■ **BLOQUE DE TEXTO**:
Pues bien, temo que la puntilla al proyecto europeo, salvo una en estos momentos poco probable rectificación radical por parte de sus líderes, pueda venir de la mano de los resultados de esta estrategia. De momento, el crecimiento del PIB per cápita de los ciudadanos de la UE desde 2005 es un magro 15%, muy inferior al de cualquier otro periodo de similar duración durante la existencia de la Europa moderna del siglo XX (en algunos países, como España, el crecimiento ha sido prácticamente nulo). Y los individuos, cuando sus vidas no mejoran (es decir, cuando su poder adquisitivo no mejora, especialmente cuanto más debe de hacerlo que es en sus primeros 15 años de carrera laboral), se cabrean. Es cuestión de tiempo en esas condiciones que una fuerza más o menos populista, pero contraria a los desmanes de la propia Unión, acabe gobernando un país europeo de importancia. Podría ser Francia, y no a la vuelta de muchos años. Si eso sucede, si esa fuerza decidiera ‘pasar’ de los mandatos de la Unión, y si esta reaccionara con sanciones, el proyecto europeo, como si fuera un oligarca ruso cualquiera, habría saltado por la ventana. Muchos condicionales, sí (prever el futuro no es fácil), pero no apostaría grandes cantidades en contra de esta hipótesis.

■ **TRABAJO SOLICITADO**:
Conteste brevemente, según el fragmento sobre el proyecto europeo:
1. ¿Cuánto ha crecido el PIB per cápita de los ciudadanos de la UE desde 2005?
2. ¿En qué etapa de la carrera laboral debería mejorar más el poder adquisitivo?
3. ¿Qué país menciona el autor como posible gobernado por una fuerza populista?
No necesitará consultar el material para resolver lo que se le pide.

■ **DATOS ALMACENADOS**:
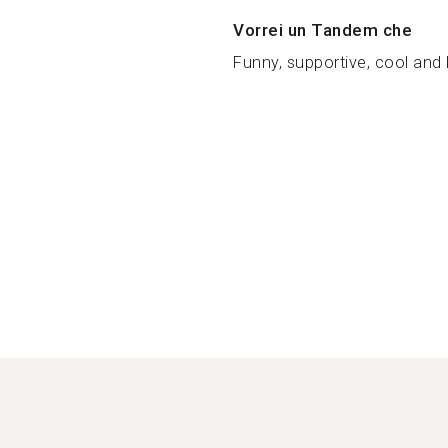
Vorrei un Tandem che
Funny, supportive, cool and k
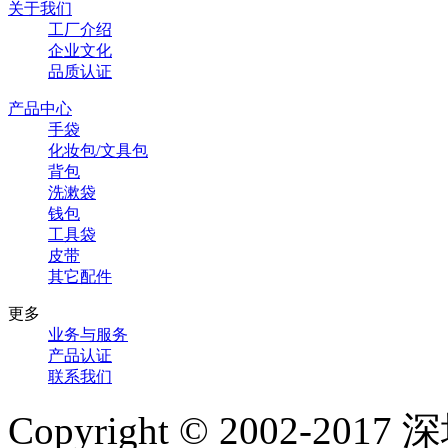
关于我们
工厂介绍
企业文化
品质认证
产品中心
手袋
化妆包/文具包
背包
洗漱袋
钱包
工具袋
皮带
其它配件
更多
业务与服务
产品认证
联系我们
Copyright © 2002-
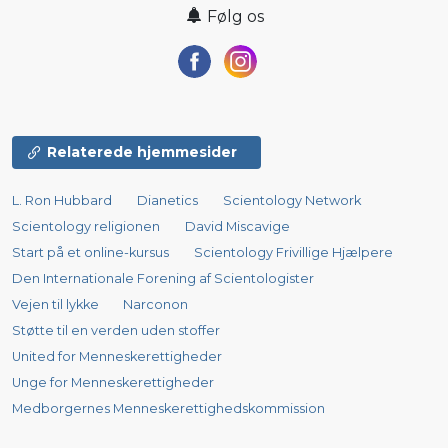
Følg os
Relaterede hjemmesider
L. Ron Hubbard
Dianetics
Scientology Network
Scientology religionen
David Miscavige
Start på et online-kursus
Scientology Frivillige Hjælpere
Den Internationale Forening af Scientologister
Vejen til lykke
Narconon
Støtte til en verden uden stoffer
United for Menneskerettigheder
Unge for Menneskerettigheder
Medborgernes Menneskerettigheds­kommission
==
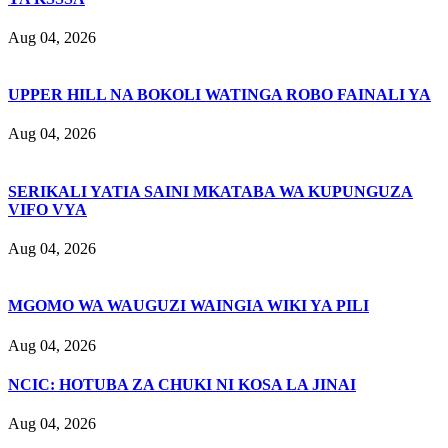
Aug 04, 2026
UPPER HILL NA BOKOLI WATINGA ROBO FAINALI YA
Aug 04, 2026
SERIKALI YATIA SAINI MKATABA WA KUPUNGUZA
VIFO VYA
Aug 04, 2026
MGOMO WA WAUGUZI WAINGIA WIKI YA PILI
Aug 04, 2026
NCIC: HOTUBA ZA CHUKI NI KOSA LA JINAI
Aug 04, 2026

■ **RESULTADO OBTENIDO**:
1. Un 15%.
2. En los primeros 15 años de carrera laboral.
3. Francia.